AWK/SED print if 2nd character in a column is greater than 0

We have an access log where column 8 displays the time in seconds like below:

Tj8nQAoNgwsAABov9cIAAAFL - 10.13.131.80 - - [07/Aug/2011:17:01:04 -0700] (0) -  "GET /aaaaa/bbbb/bbbb

where column 8 is printed (0). We are trying to find how many entries are there that has column 8 greater than 0.

Remember $8 is (0) and not 0. It has parenthesis around the number.
I tried various commands like below which did not work. Some help might be greatly appreciated.

awk '{print "time=",($8 != "(0)")}' access.log
awk '{print "time="$8 !~/^(0)$/}' access.log
awk '{print $8 !~ /(0)/}' access.log

awk '$8!~"(0)"' access.log

sdnlfkdnlvk

Don't hijack other people's threads. Post your problem as a new thread.

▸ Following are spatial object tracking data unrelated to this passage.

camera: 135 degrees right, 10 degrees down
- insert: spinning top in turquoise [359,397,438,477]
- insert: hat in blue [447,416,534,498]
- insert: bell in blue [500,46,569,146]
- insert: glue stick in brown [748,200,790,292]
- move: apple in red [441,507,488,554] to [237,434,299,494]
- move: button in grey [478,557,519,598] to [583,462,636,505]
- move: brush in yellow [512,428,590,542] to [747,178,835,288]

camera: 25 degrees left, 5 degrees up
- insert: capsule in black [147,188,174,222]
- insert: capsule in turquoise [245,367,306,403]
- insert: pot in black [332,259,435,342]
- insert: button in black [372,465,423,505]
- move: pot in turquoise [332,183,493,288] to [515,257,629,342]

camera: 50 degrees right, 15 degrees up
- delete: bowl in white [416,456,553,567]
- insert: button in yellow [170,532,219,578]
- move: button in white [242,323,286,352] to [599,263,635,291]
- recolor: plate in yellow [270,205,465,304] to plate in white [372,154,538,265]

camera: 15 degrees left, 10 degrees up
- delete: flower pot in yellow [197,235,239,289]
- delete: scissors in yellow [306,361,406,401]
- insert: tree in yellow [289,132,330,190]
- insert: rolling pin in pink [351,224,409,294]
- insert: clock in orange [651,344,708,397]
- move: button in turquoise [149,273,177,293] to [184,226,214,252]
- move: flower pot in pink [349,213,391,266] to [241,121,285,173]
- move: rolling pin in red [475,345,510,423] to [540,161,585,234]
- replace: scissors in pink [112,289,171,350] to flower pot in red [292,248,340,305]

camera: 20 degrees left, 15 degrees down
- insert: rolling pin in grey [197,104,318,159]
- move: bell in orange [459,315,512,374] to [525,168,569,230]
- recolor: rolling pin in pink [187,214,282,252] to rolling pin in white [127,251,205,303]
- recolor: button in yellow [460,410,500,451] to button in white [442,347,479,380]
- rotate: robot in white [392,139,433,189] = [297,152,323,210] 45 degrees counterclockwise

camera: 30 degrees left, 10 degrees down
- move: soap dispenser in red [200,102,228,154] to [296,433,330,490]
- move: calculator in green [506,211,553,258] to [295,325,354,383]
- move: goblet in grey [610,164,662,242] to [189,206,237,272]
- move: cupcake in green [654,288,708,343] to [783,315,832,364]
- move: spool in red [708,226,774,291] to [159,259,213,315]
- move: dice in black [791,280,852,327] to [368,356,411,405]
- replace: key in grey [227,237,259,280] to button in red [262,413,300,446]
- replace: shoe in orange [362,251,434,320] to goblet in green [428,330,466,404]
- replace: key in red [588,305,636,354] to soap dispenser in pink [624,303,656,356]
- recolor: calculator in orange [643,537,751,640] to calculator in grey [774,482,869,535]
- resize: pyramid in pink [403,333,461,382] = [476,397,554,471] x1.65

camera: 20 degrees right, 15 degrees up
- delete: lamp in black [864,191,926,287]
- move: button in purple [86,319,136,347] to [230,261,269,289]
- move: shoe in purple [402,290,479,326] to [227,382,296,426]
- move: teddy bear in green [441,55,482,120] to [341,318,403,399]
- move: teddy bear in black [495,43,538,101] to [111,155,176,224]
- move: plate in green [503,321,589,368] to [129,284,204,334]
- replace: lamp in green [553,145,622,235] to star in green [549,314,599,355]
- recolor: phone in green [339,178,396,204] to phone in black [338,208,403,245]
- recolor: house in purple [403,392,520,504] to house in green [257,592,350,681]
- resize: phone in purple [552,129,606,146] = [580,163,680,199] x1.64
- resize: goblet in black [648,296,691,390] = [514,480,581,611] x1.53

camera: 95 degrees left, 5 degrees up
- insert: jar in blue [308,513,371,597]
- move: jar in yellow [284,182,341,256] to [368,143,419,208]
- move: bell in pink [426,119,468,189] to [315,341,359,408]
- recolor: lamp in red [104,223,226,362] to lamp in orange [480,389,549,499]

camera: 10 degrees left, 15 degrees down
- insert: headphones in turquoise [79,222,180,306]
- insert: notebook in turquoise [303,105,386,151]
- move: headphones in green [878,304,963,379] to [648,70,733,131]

That helped me to some extent. Thank you. Is there a way we can print rows whose $8 is greater than 10 secs. $8 is time in seconds, format = (n), parenthesis included.

I did a awk '$8 >"(10)"' access.log which also printed rows < (10) value. Any ideas?

awk '{x=$8;gsub("[()]","",x);if (x>10) print}' access.log